US steel and aluminum tariffs a ‘black day for the world’ — BHP

BHP chief executive officer Andrew Mackenzie believes that US President Donald Trump’s plans for steel tariffs will harm the global economy. (Image courtesy of PwC Australia | YouTube.)

US President Donald Trump’s proposed tariffs on steel and aluminum imports are a “black day” for the world and businesses, BHP chief executive officer Andrew Mackenzie said Tuesday.

Speaking at the AFR Business Summit, the leader of the world’s biggest miner said Trump’s protectionist move was just a way of propping up an uncompetitive industry.

He was referring to the White House’s plan to hike tariffs on imported steel by 25% and by 10% on aluminum, which are expected to be discussed later this week in a meeting organized by the government’s economics adviser Gary Cohn.

BHP chief executive officer Andrew Mackenzie said Trump’s protectionist move was just a way of propping up an uncompetitive industry.

Cohn is calling producers and executives from steel-dependant companies to meet with the President on Thursday to fight the announced increases.

“I am worried that people all around the world might suddenly say that free trade isn’t good for the world,” Mackenzie said during a panel on the economy. “That would be particularly bad for a trading company like BHP […] We have to speak up loudly against these measures as being bad for America and bad for the world,” he said according to Bloomberg.

Australia is hoping Trump will fulfil a promise made on the sidelines of last year’s G20 summit to exempt its steel and aluminum.
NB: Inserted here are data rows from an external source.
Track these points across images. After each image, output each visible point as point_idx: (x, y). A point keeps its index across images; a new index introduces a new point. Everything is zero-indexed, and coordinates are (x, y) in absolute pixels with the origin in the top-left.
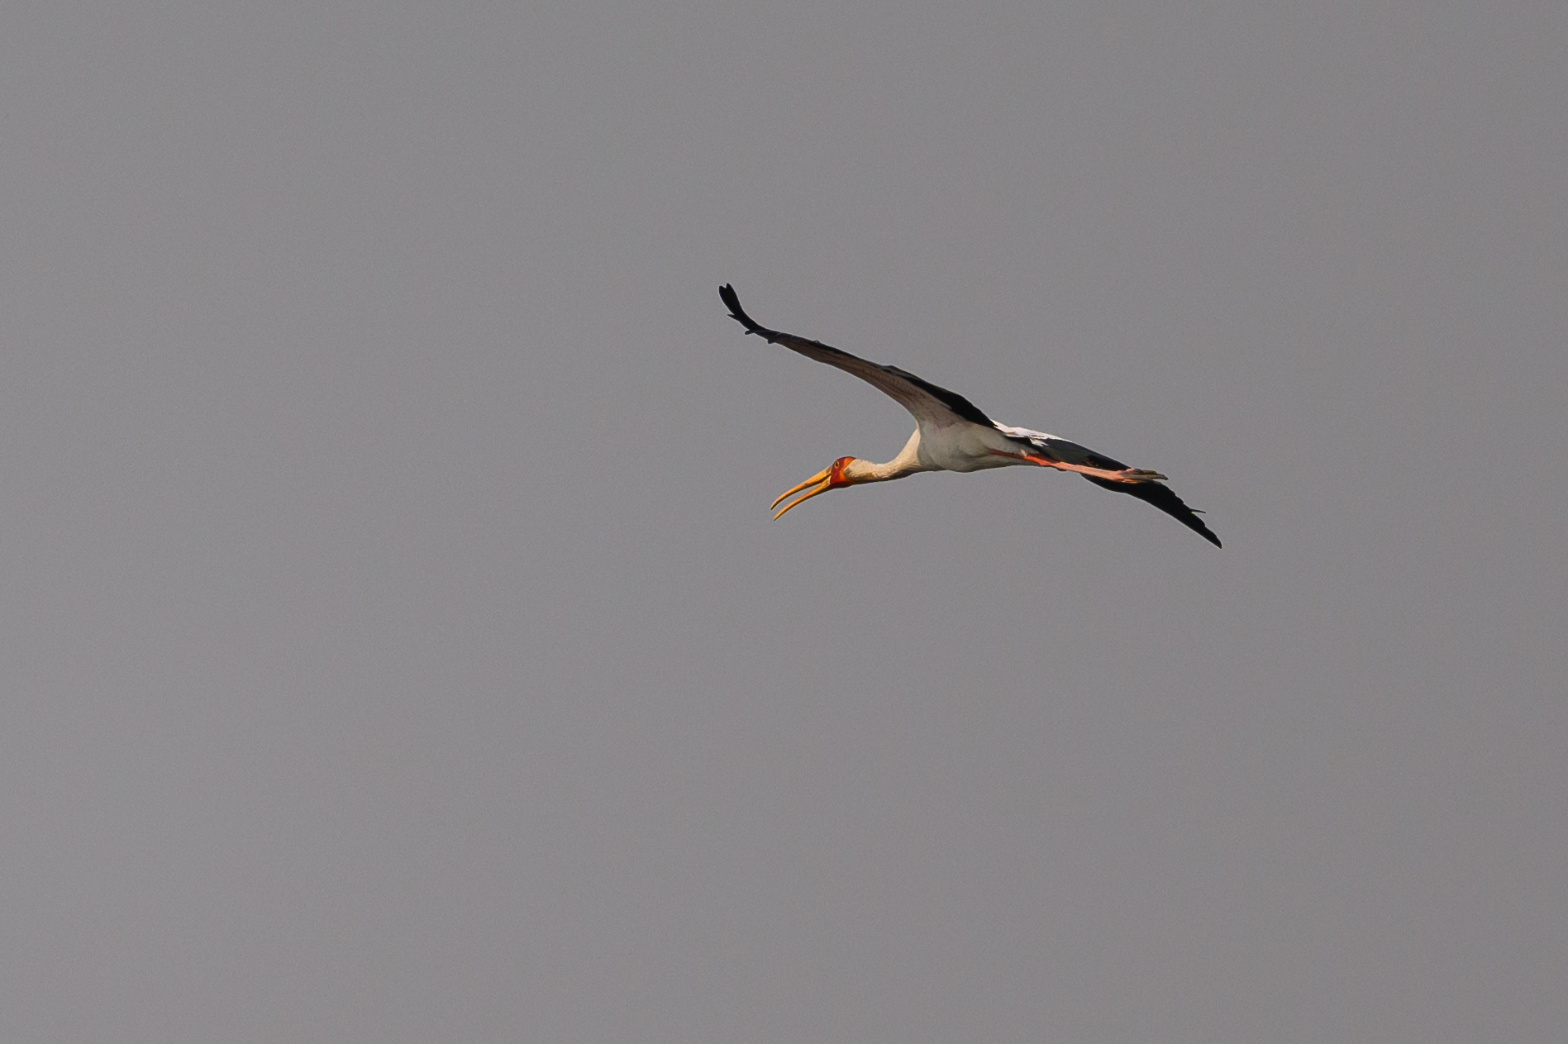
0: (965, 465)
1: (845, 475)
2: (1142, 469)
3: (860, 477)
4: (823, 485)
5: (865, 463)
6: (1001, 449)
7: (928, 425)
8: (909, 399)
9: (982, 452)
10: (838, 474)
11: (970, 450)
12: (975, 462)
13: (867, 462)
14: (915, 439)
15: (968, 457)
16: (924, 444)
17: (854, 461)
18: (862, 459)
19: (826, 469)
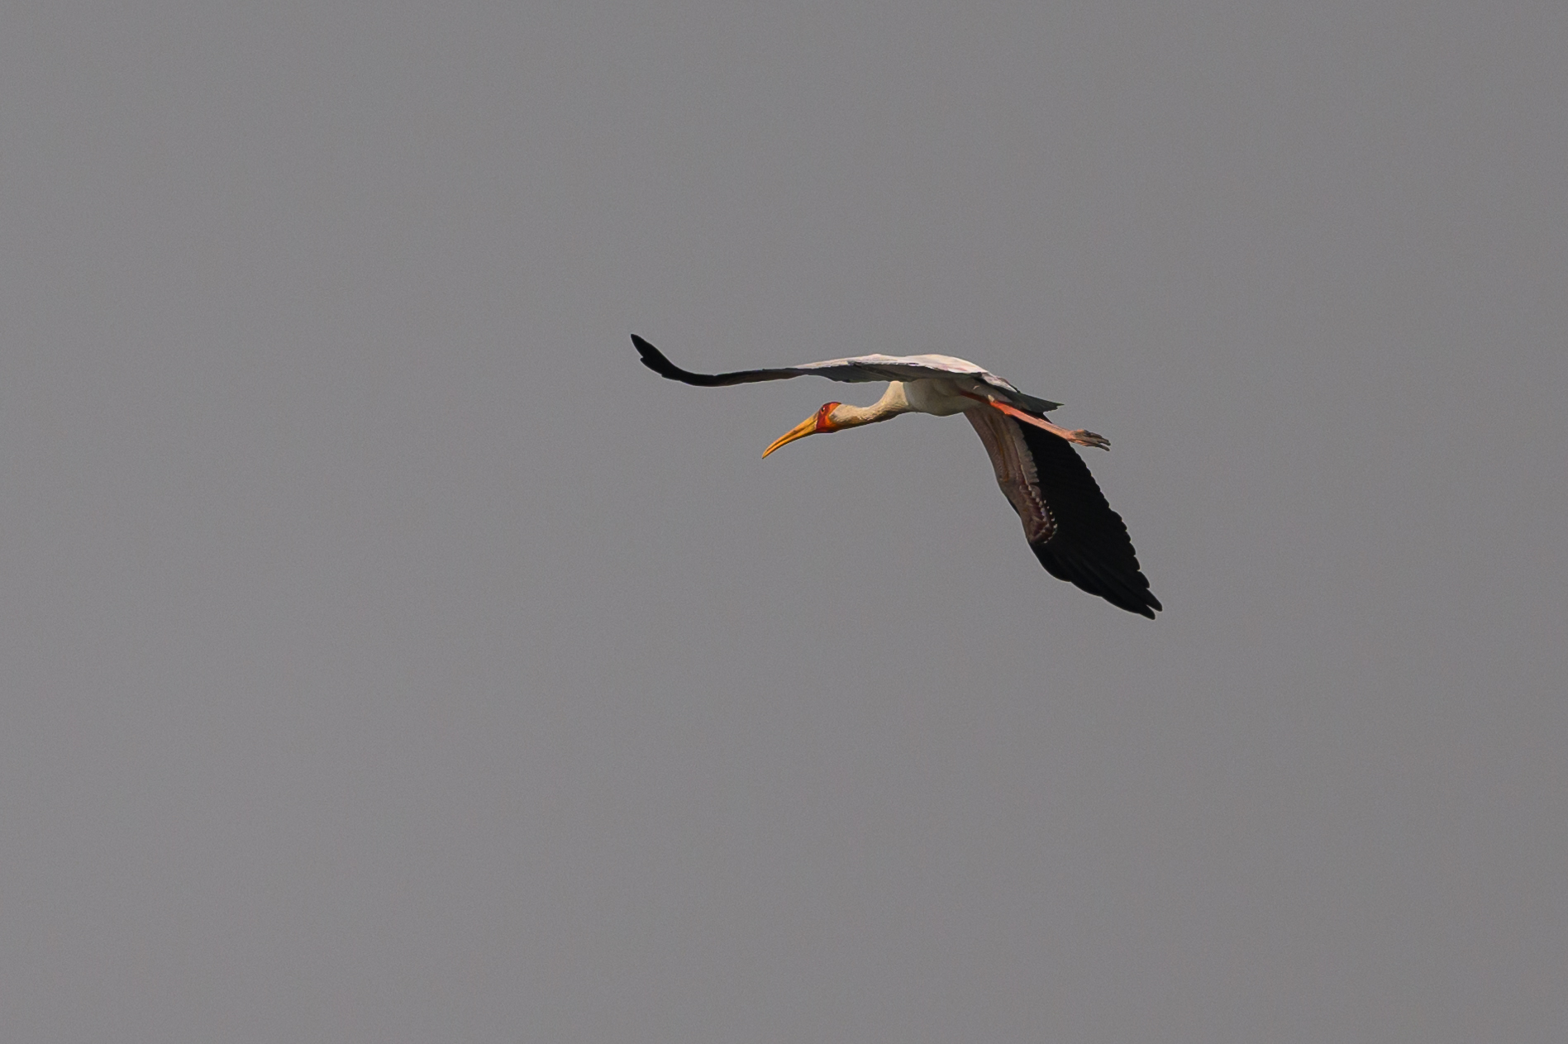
1: (831, 419)
2: (1090, 432)
3: (845, 421)
4: (810, 429)
5: (850, 407)
10: (824, 419)
13: (852, 406)
17: (839, 406)
18: (848, 403)
19: (814, 415)
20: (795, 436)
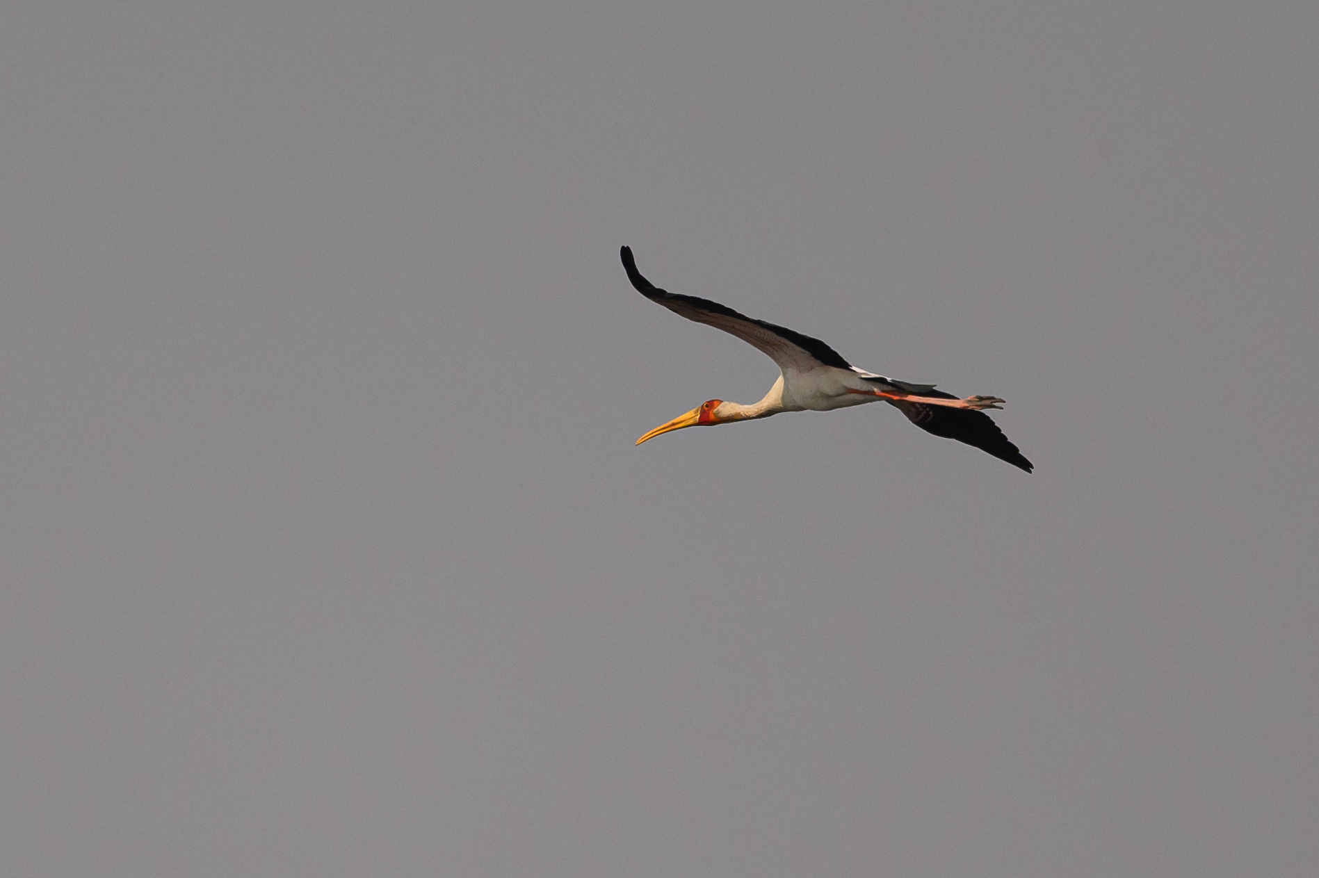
0: (825, 403)
1: (714, 414)
3: (729, 417)
4: (691, 422)
5: (733, 404)
6: (858, 388)
7: (792, 371)
8: (774, 349)
9: (840, 392)
10: (709, 414)
11: (829, 389)
12: (832, 402)
13: (735, 404)
14: (779, 384)
15: (828, 397)
16: (788, 388)
17: (723, 403)
18: (730, 401)
19: (695, 410)
20: (673, 428)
However, Trump has said he’s not considering any exclusions to the measure.

US Republican leaders, in turn, have expressed their worries about a potential global trade war, arguing it could hit American jobs and undermine the benefits of recent corporate tax cuts.

In a letter to Trump published Tuesday, American aluminum producers told the President they were “deeply concerned” about the effect global tariffs would have on their industry, including jobs.

The group, which represents 114 producers and other companies, including Alcoa, Vulcan and Rio Tinto Alcan, offered alternatives such as a tariff specifically targeted to China’s aluminum industry and an exemption for Canadian, European and other foreign producers.